Top of Task input

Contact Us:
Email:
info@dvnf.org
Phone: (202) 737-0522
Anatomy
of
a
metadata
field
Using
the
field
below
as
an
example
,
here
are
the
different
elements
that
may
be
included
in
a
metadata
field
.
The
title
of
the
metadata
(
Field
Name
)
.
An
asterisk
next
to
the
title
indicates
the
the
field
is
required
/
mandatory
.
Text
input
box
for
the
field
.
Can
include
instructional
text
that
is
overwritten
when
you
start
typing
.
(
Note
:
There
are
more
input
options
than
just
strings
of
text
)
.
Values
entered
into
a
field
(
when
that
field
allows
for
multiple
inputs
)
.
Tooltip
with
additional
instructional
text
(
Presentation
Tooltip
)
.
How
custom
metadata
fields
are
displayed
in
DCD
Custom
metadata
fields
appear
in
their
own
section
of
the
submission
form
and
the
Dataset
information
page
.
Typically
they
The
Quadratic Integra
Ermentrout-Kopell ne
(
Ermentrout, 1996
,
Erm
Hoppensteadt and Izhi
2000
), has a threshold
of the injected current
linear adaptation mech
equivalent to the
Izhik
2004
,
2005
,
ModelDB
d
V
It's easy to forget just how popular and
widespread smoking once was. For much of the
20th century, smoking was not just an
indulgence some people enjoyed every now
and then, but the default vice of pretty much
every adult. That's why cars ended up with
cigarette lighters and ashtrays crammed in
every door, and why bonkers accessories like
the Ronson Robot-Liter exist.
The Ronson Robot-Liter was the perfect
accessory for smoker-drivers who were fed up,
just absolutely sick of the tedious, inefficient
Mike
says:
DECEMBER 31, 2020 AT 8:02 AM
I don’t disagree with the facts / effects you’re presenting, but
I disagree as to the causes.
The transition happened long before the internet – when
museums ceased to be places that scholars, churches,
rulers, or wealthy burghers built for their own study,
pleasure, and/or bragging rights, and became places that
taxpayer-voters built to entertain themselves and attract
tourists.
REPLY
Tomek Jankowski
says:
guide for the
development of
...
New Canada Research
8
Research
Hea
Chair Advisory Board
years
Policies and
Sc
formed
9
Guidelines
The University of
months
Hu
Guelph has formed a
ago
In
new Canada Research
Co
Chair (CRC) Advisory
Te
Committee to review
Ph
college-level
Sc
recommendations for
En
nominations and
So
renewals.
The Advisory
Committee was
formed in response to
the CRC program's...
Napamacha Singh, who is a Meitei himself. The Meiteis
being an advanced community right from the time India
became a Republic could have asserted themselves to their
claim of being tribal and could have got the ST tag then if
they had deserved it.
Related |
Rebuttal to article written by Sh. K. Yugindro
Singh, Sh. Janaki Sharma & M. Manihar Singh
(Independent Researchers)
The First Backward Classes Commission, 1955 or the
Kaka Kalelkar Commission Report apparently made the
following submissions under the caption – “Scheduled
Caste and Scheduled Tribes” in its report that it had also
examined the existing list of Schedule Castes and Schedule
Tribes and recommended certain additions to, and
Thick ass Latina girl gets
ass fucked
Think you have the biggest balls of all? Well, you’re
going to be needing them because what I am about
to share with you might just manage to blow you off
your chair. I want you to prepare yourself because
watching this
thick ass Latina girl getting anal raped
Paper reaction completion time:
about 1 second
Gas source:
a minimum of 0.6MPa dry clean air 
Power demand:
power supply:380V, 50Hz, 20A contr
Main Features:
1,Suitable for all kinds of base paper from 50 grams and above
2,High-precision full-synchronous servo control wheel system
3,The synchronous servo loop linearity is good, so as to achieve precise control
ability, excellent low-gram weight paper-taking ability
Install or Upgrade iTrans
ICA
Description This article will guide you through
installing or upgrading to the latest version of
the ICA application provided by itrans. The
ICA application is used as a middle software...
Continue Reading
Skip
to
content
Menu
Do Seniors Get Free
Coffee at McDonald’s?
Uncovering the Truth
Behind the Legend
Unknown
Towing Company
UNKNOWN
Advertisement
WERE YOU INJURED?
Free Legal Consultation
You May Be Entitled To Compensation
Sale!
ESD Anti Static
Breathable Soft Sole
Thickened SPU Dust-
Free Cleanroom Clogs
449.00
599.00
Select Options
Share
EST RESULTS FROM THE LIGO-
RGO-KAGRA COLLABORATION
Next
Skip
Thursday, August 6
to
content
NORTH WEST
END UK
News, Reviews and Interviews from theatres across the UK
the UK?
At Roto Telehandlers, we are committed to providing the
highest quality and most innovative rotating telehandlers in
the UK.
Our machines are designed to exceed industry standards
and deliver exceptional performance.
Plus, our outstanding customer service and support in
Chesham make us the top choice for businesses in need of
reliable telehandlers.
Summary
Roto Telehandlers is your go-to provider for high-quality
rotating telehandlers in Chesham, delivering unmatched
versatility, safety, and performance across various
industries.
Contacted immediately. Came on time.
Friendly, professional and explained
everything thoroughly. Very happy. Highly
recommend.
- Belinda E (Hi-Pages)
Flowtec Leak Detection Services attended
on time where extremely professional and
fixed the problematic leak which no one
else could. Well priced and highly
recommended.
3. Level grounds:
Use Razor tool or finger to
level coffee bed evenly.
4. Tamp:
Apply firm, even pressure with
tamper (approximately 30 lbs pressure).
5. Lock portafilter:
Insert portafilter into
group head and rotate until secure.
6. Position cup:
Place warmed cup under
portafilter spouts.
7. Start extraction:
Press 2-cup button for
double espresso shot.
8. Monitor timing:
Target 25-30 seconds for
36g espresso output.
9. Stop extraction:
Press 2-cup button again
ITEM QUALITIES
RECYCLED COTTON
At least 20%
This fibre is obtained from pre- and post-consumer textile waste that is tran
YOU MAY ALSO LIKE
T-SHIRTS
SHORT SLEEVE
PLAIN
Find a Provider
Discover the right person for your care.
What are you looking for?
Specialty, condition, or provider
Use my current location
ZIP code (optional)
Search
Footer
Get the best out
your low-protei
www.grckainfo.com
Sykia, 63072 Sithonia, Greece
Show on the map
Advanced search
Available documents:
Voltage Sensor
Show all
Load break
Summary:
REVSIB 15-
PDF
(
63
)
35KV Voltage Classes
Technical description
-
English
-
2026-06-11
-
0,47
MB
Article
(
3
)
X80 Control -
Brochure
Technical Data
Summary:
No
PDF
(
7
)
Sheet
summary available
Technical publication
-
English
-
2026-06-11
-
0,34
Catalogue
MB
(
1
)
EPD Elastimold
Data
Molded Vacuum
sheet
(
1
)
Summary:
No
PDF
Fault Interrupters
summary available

Bottom of Task input

* [Your task]:
Copy task. Give back the whole listing exactly as written.

* [Exercise output]:
Contact Us:
Email:
info@dvnf.org
Phone: (202) 737-0522
Anatomy
of
a
metadata
field
Using
the
field
below
as
an
example
,
here
are
the
different
elements
that
may
be
included
in
a
metadata
field
.
The
title
of
the
metadata
(
Field
Name
)
.
An
asterisk
next
to
the
title
indicates
the
the
field
is
required
/
mandatory
.
Text
input
box
for
the
field
.
Can
include
instructional
text
that
is
overwritten
when
you
start
typing
.
(
Note
:
There
are
more
input
options
than
just
strings
of
text
)
.
Values
entered
into
a
field
(
when
that
field
allows
for
multiple
inputs
)
.
Tooltip
with
additional
instructional
text
(
Presentation
Tooltip
)
.
How
custom
metadata
fields
are
displayed
in
DCD
Custom
metadata
fields
appear
in
their
own
section
of
the
submission
form
and
the
Dataset
information
page
.
Typically
they
The
Quadratic Integra
Ermentrout-Kopell ne
(
Ermentrout, 1996
,
Erm
Hoppensteadt and Izhi
2000
), has a threshold
of the injected current
linear adaptation mech
equivalent to the
Izhik
2004
,
2005
,
ModelDB
d
V
It's easy to forget just how popular and
widespread smoking once was. For much of the
20th century, smoking was not just an
indulgence some people enjoyed every now
and then, but the default vice of pretty much
every adult. That's why cars ended up with
cigarette lighters and ashtrays crammed in
every door, and why bonkers accessories like
the Ronson Robot-Liter exist.
The Ronson Robot-Liter was the perfect
accessory for smoker-drivers who were fed up,
just absolutely sick of the tedious, inefficient
Mike
says:
DECEMBER 31, 2020 AT 8:02 AM
I don’t disagree with the facts / effects you’re presenting, but
I disagree as to the causes.
The transition happened long before the internet – when
museums ceased to be places that scholars, churches,
rulers, or wealthy burghers built for their own study,
pleasure, and/or bragging rights, and became places that
taxpayer-voters built to entertain themselves and attract
tourists.
REPLY
Tomek Jankowski
says:
guide for the
development of
...
New Canada Research
8
Research
Hea
Chair Advisory Board
years
Policies and
Sc
formed
9
Guidelines
The University of
months
Hu
Guelph has formed a
ago
In
new Canada Research
Co
Chair (CRC) Advisory
Te
Committee to review
Ph
college-level
Sc
recommendations for
En
nominations and
So
renewals.
The Advisory
Committee was
formed in response to
the CRC program's...
Napamacha Singh, who is a Meitei himself. The Meiteis
being an advanced community right from the time India
became a Republic could have asserted themselves to their
claim of being tribal and could have got the ST tag then if
they had deserved it.
Related |
Rebuttal to article written by Sh. K. Yugindro
Singh, Sh. Janaki Sharma & M. Manihar Singh
(Independent Researchers)
The First Backward Classes Commission, 1955 or the
Kaka Kalelkar Commission Report apparently made the
following submissions under the caption – “Scheduled
Caste and Scheduled Tribes” in its report that it had also
examined the existing list of Schedule Castes and Schedule
Tribes and recommended certain additions to, and
Thick ass Latina girl gets
ass fucked
Think you have the biggest balls of all? Well, you’re
going to be needing them because what I am about
to share with you might just manage to blow you off
your chair. I want you to prepare yourself because
watching this
thick ass Latina girl getting anal raped
Paper reaction completion time:
about 1 second
Gas source:
a minimum of 0.6MPa dry clean air 
Power demand:
power supply:380V, 50Hz, 20A contr
Main Features:
1,Suitable for all kinds of base paper from 50 grams and above
2,High-precision full-synchronous servo control wheel system
3,The synchronous servo loop linearity is good, so as to achieve precise control
ability, excellent low-gram weight paper-taking ability
Install or Upgrade iTrans
ICA
Description This article will guide you through
installing or upgrading to the latest version of
the ICA application provided by itrans. The
ICA application is used as a middle software...
Continue Reading
Skip
to
content
Menu
Do Seniors Get Free
Coffee at McDonald’s?
Uncovering the Truth
Behind the Legend
Unknown
Towing Company
UNKNOWN
Advertisement
WERE YOU INJURED?
Free Legal Consultation
You May Be Entitled To Compensation
Sale!
ESD Anti Static
Breathable Soft Sole
Thickened SPU Dust-
Free Cleanroom Clogs
449.00
599.00
Select Options
Share
EST RESULTS FROM THE LIGO-
RGO-KAGRA COLLABORATION
Next
Skip
Thursday, August 6
to
content
NORTH WEST
END UK
News, Reviews and Interviews from theatres across the UK
the UK?
At Roto Telehandlers, we are committed to providing the
highest quality and most innovative rotating telehandlers in
the UK.
Our machines are designed to exceed industry standards
and deliver exceptional performance.
Plus, our outstanding customer service and support in
Chesham make us the top choice for businesses in need of
reliable telehandlers.
Summary
Roto Telehandlers is your go-to provider for high-quality
rotating telehandlers in Chesham, delivering unmatched
versatility, safety, and performance across various
industries.
Contacted immediately. Came on time.
Friendly, professional and explained
everything thoroughly. Very happy. Highly
recommend.
- Belinda E (Hi-Pages)
Flowtec Leak Detection Services attended
on time where extremely professional and
fixed the problematic leak which no one
else could. Well priced and highly
recommended.
3. Level grounds:
Use Razor tool or finger to
level coffee bed evenly.
4. Tamp:
Apply firm, even pressure with
tamper (approximately 30 lbs pressure).
5. Lock portafilter:
Insert portafilter into
group head and rotate until secure.
6. Position cup:
Place warmed cup under
portafilter spouts.
7. Start extraction:
Press 2-cup button for
double espresso shot.
8. Monitor timing:
Target 25-30 seconds for
36g espresso output.
9. Stop extraction:
Press 2-cup button again
ITEM QUALITIES
RECYCLED COTTON
At least 20%
This fibre is obtained from pre- and post-consumer textile waste that is tran
YOU MAY ALSO LIKE
T-SHIRTS
SHORT SLEEVE
PLAIN
Find a Provider
Discover the right person for your care.
What are you looking for?
Specialty, condition, or provider
Use my current location
ZIP code (optional)
Search
Footer
Get the best out
your low-protei
www.grckainfo.com
Sykia, 63072 Sithonia, Greece
Show on the map
Advanced search
Available documents:
Voltage Sensor
Show all
Load break
Summary:
REVSIB 15-
PDF
(
63
)
35KV Voltage Classes
Technical description
-
English
-
2026-06-11
-
0,47
MB
Article
(
3
)
X80 Control -
Brochure
Technical Data
Summary:
No
PDF
(
7
)
Sheet
summary available
Technical publication
-
English
-
2026-06-11
-
0,34
Catalogue
MB
(
1
)
EPD Elastimold
Data
Molded Vacuum
sheet
(
1
)
Summary:
No
PDF
Fault Interrupters
summary available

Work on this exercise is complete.